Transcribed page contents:
===============
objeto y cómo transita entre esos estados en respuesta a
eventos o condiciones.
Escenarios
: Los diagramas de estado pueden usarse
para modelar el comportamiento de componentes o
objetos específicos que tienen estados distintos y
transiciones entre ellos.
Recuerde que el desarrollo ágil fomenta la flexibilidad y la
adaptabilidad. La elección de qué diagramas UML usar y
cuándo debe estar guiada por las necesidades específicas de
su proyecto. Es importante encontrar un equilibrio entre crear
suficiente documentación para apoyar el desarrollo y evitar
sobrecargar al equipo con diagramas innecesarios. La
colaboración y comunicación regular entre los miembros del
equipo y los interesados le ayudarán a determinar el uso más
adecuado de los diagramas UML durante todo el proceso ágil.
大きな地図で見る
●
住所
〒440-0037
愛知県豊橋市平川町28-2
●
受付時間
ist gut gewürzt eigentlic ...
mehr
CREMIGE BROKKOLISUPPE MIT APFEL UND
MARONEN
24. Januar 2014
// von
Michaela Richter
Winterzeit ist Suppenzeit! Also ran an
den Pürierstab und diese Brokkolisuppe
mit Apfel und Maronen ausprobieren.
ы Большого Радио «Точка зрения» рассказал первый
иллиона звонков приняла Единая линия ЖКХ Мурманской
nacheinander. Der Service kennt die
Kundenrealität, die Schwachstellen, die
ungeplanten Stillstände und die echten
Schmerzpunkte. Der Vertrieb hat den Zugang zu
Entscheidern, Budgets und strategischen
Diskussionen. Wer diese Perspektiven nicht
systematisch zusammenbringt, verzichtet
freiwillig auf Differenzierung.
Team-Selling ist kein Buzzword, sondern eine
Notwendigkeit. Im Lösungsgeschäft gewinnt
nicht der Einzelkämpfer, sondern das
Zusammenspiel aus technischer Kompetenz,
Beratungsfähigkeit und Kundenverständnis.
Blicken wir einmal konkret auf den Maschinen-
===============
Rewrite the transcribed page contents above, replacing "diagramas" with "esquemas" everywhere it appears and leaving the rest of the text unchanged.

objeto y cómo transita entre esos estados en respuesta a
eventos o condiciones.
Escenarios
: Los esquemas de estado pueden usarse
para modelar el comportamiento de componentes o
objetos específicos que tienen estados distintos y
transiciones entre ellos.
Recuerde que el desarrollo ágil fomenta la flexibilidad y la
adaptabilidad. La elección de qué esquemas UML usar y
cuándo debe estar guiada por las necesidades específicas de
su proyecto. Es importante encontrar un equilibrio entre crear
suficiente documentación para apoyar el desarrollo y evitar
sobrecargar al equipo con esquemas innecesarios. La
colaboración y comunicación regular entre los miembros del
equipo y los interesados le ayudarán a determinar el uso más
adecuado de los esquemas UML durante todo el proceso ágil.
大きな地図で見る
●
住所
〒440-0037
愛知県豊橋市平川町28-2
●
受付時間
ist gut gewürzt eigentlic ...
mehr
CREMIGE BROKKOLISUPPE MIT APFEL UND
MARONEN
24. Januar 2014
// von
Michaela Richter
Winterzeit ist Suppenzeit! Also ran an
den Pürierstab und diese Brokkolisuppe
mit Apfel und Maronen ausprobieren.
ы Большого Радио «Точка зрения» рассказал первый
иллиона звонков приняла Единая линия ЖКХ Мурманской
nacheinander. Der Service kennt die
Kundenrealität, die Schwachstellen, die
ungeplanten Stillstände und die echten
Schmerzpunkte. Der Vertrieb hat den Zugang zu
Entscheidern, Budgets und strategischen
Diskussionen. Wer diese Perspektiven nicht
systematisch zusammenbringt, verzichtet
freiwillig auf Differenzierung.
Team-Selling ist kein Buzzword, sondern eine
Notwendigkeit. Im Lösungsgeschäft gewinnt
nicht der Einzelkämpfer, sondern das
Zusammenspiel aus technischer Kompetenz,
Beratungsfähigkeit und Kundenverständnis.
Blicken wir einmal konkret auf den Maschinen-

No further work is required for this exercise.